Norway schools audit recommends more funds in reserve
NORWAY — While Norway-Vulcan Area Schools has a healthier fund balance than others in Michigan, the district’s auditor has recommended it be significantly higher.
Scott Sternhagen, of Schenk SC of Iron Mountain, noted the fund balance for the year ending June 30 was $531,839, or about 8.25 percent of its general fund operating expenditures. It should be not less than 15 to 25 percent of its general fund, Sterhagen said.
The school district four years ago had a stronger fund balance of $841,128, but it dipped to $404,053 in 2015 and $336,413 in 2016.
When comparing the district’s budget from last year to what actually was spent, state revenues increased by $46,000 and expenditures decreased by $48,000, boosting the fund balance more than anticipated.
The Government Finance Officers Association recommends a reasonable amount of unassigned fund balance would be no less than two months of regular general fund operating expenses, Sternhagen said. Getting this optimal amount of fund balance is difficult, considering what’s been going on with state funding, but by maintaining a fund balance it would eliminate the need for short-term borrowing, he added.

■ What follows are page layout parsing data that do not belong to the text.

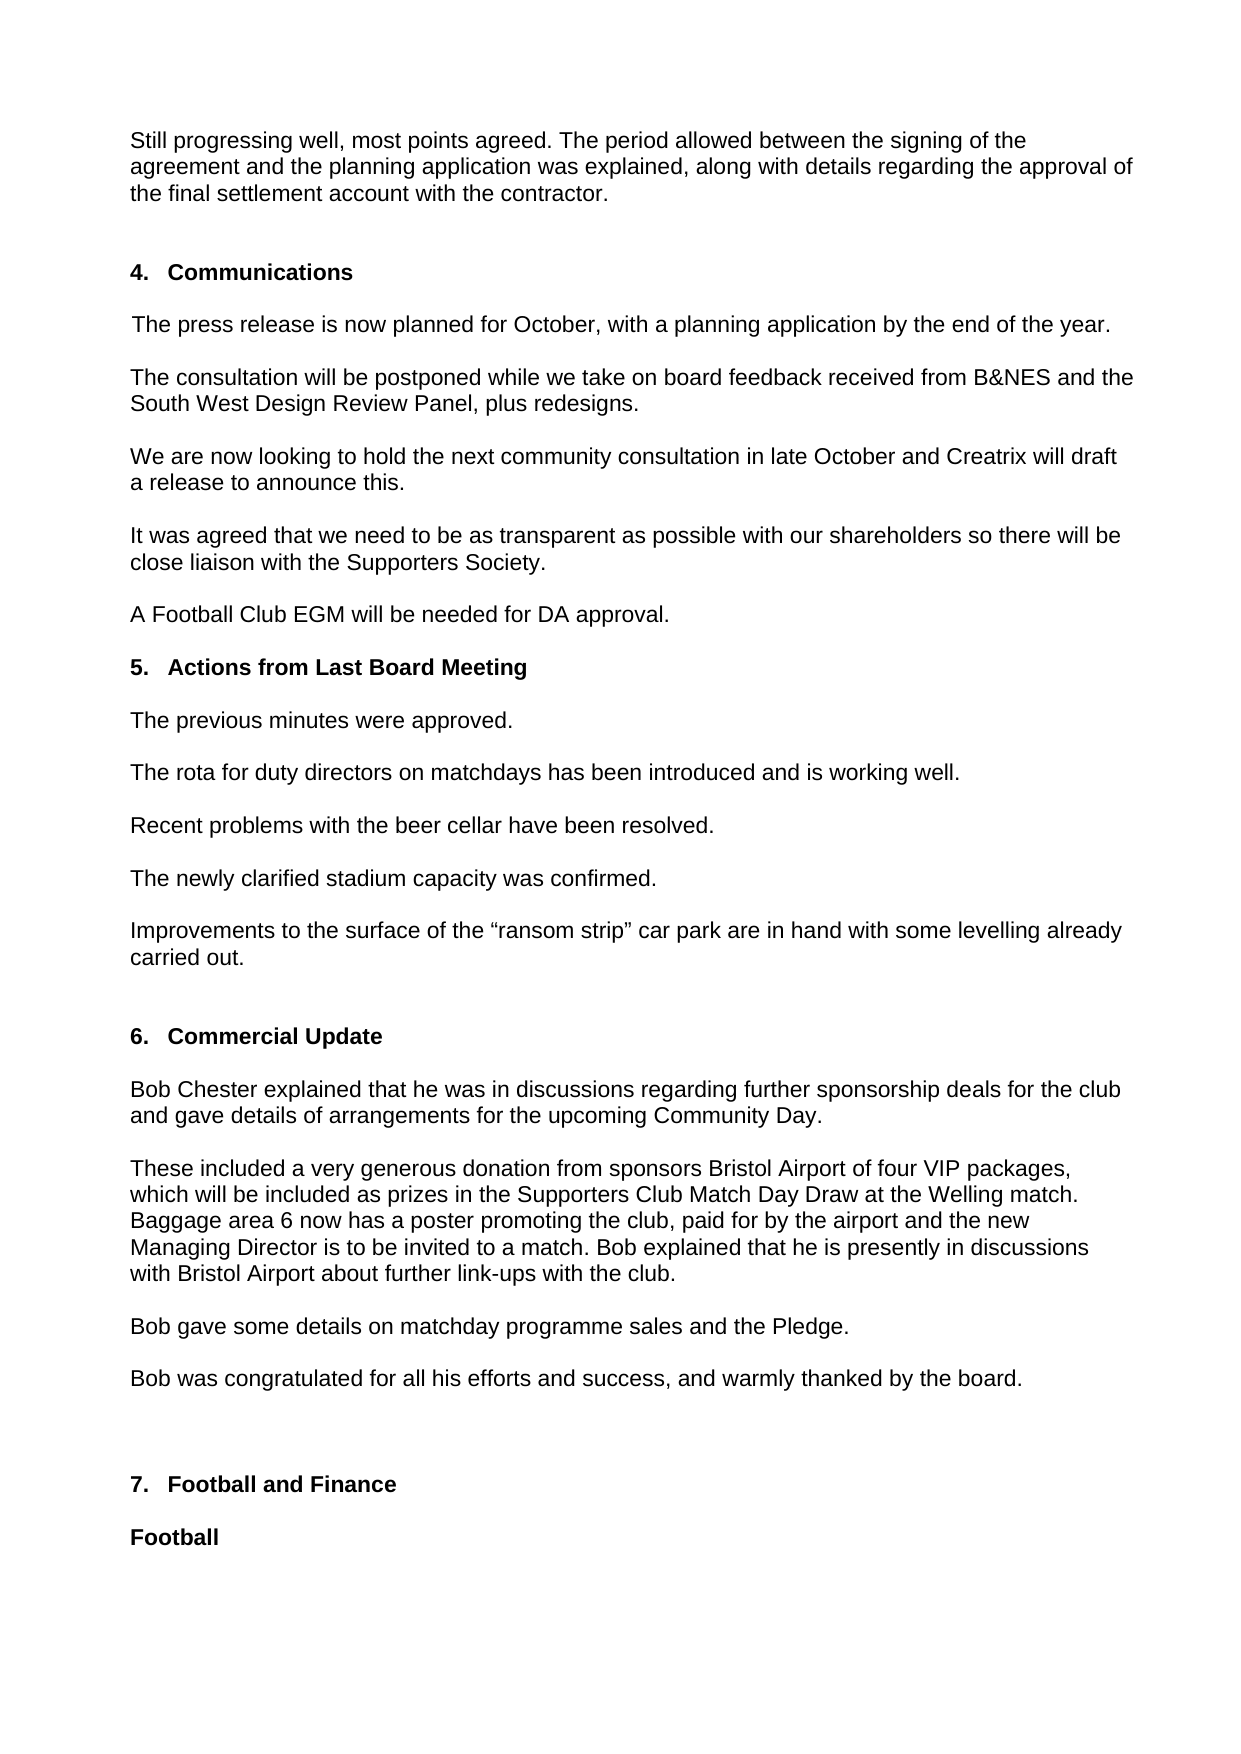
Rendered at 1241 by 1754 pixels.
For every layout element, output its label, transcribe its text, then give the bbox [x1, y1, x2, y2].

text We are now looking to hold the next community consultation in late October and Creatrix will draft a release to announce this. [130, 443, 1134, 496]
list Communications [130, 258, 1134, 285]
text Bob Chester explained that he was in discussions regarding further sponsorship deals for the club and gave details of arrangements for the upcoming Community Day. [130, 1076, 1134, 1128]
text Bob gave some details on matchday programme sales and the Pledge. [130, 1313, 1134, 1339]
text Bob was congratulated for all his efforts and success, and warmly thanked by the board. [130, 1365, 1134, 1392]
text The consultation will be postponed while we take on board feedback received from B&NES and the South West Design Review Panel, plus redesigns. [130, 364, 1134, 417]
text A Football Club EGM will be needed for DA approval. [130, 601, 1134, 627]
list Commercial Update [130, 1023, 1134, 1049]
list Football and Finance [130, 1471, 1134, 1497]
text The rota for duty directors on matchdays has been introduced and is working well. [130, 759, 1134, 786]
text The previous minutes were approved. [130, 707, 1134, 733]
text The newly clarified stadium capacity was confirmed. [130, 865, 1134, 891]
text Recent problems with the beer cellar have been resolved. [130, 812, 1134, 838]
text These included a very generous donation from sponsors Bristol Airport of four VIP packages, which will be included as prizes in the Supporters Club Match Day Draw at the Welling match. Baggage area 6 now has a poster promoting the club, paid for by the airport and the new Managing Director is to be invited to a match. Bob explained that he is presently in discussions with Bristol Airport about further link-ups with the club. [130, 1154, 1134, 1286]
text Improvements to the surface of the “ransom strip” car park are in hand with some levelling already carried out. [130, 917, 1134, 970]
text The press release is now planned for October, with a planning application by the end of the year. [55, 311, 1134, 338]
text Still progressing well, most points agreed. The period allowed between the signing of the agreement and the planning application was explained, along with details regarding the approval of the final settlement account with the contractor. [130, 127, 1134, 206]
text It was agreed that we need to be as transparent as possible with our shareholders so there will be close liaison with the Supporters Society. [130, 522, 1134, 575]
list Actions from Last Board Meeting [130, 654, 1134, 680]
text Football [130, 1523, 1134, 1550]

With that in mind, he said the reasonable fund balance range for Norway district should be $967,290 to $1.6 million.
The audit recommends the district develop a policy to maintain an appropriate minimum fund balance.
“We believe that a policy can provide stability and consistency through change and turnover of elected officials and district personnel,” he said.

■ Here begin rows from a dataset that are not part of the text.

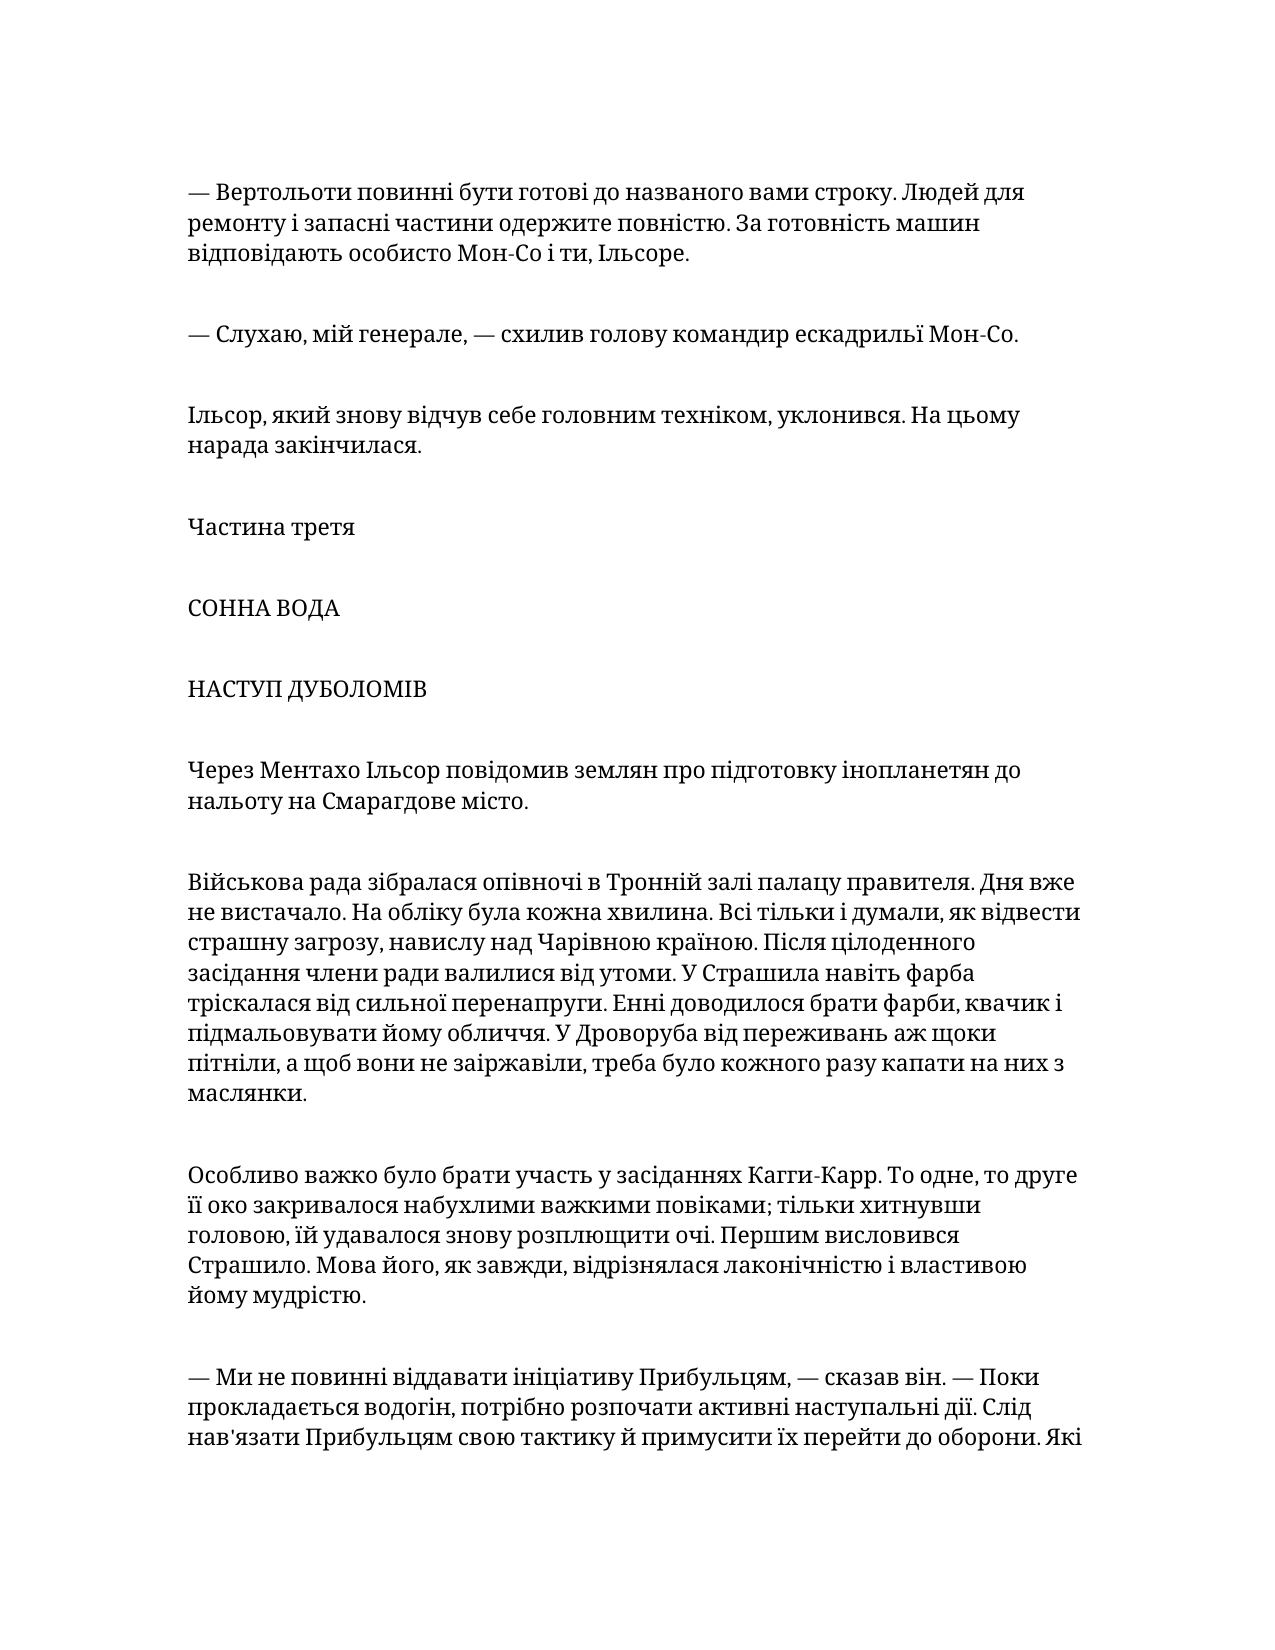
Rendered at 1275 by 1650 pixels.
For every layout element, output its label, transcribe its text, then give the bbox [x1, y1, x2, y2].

text Особливо важко було брати участь у засіданнях Кагги-Карр. То одне, то друге її око закривалося набухлими важкими повіками; тільки хитнувши головою, їй удавалося знову розплющити очі. Першим висловився Страшило. Мова його, як завжди, відрізнялася лаконічністю і властивою йому мудрістю. [187, 1132, 1087, 1310]
text — Вертольоти повинні бути готові до названого вами строку. Людей для ремонту і запасні частини одержите повністю. За готовність машин відповідають особисто Мон-Со і ти, Ільсоре. [187, 150, 1087, 267]
text Частина третя [187, 484, 1087, 541]
text — Слухаю, мій генерале, — схилив голову командир ескадрильї Мон-Со. [187, 292, 1087, 348]
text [187, 1334, 1087, 1451]
text СОННА ВОДА [187, 566, 1087, 622]
text Через Ментахо Ільсор повідомив землян про підготовку інопланетян до нальоту на Смарагдове місто. [187, 728, 1087, 815]
text Ільсор, який знову відчув себе головним техніком, уклонився. На цьому нарада закінчилася. [187, 373, 1087, 460]
text Військова рада зібралася опівночі в Тронній залі палацу правителя. Дня вже не вистачало. На обліку була кожна хвилина. Всі тільки і думали, як відвести страшну загрозу, навислу над Чарівною країною. Після цілоденного засідання члени ради валилися від утоми. У Страшила навіть фарба тріскалася від сильної перенапруги. Енні доводилося брати фарби, квачик і підмальовувати йому обличчя. У Дроворуба від переживань аж щоки пітніли, а щоб вони не заіржавіли, треба було кожного разу капати на них з маслянки. [187, 839, 1087, 1108]
text НАСТУП ДУБОЛОМІВ [187, 647, 1087, 703]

It’s up to the district’s board to set what percentage of the general fund to have in the fund balance.
Sternhagen told the board the audit turned up no problems with the district’s finances and it received the company’s highest opinion.
Board member Bill O’Brion wondered how the fund balance might affect the district’s credit rating. Superintendent Lou Steigerwald said he usually gets a call from Moody’s bond rating service about mid-year. It’s something they need to discuss if they go for a bond issue in May 2018.
“I am hoping that our rating stays stable,” Steigerwald added.
Sternhagen said the bond rating services looks at the fund balance and if there is a deficit. “Your (fund) balance isn’t gong to hurt you, even though it is still weak,” he said.
The rating agencies also look at the district’s unfunded liabilities, which for school districts in Michigan involves the pensions. Sternhagen said Norway’s unfunded liability is at $10 million.
All governmental entities have to report unfunded liability with their financial statements. They are working towards bringing that amount down, but it is a slow process.
In addition, Sternhagen said the state hasn’t kept up its commitment to the pension fund and Norway’s is 63 percent funded.
The unfunded liability isn’t going away anytime soon, officials said. In 2015, the unfunded liability for all school districts in the state was at $22 billion.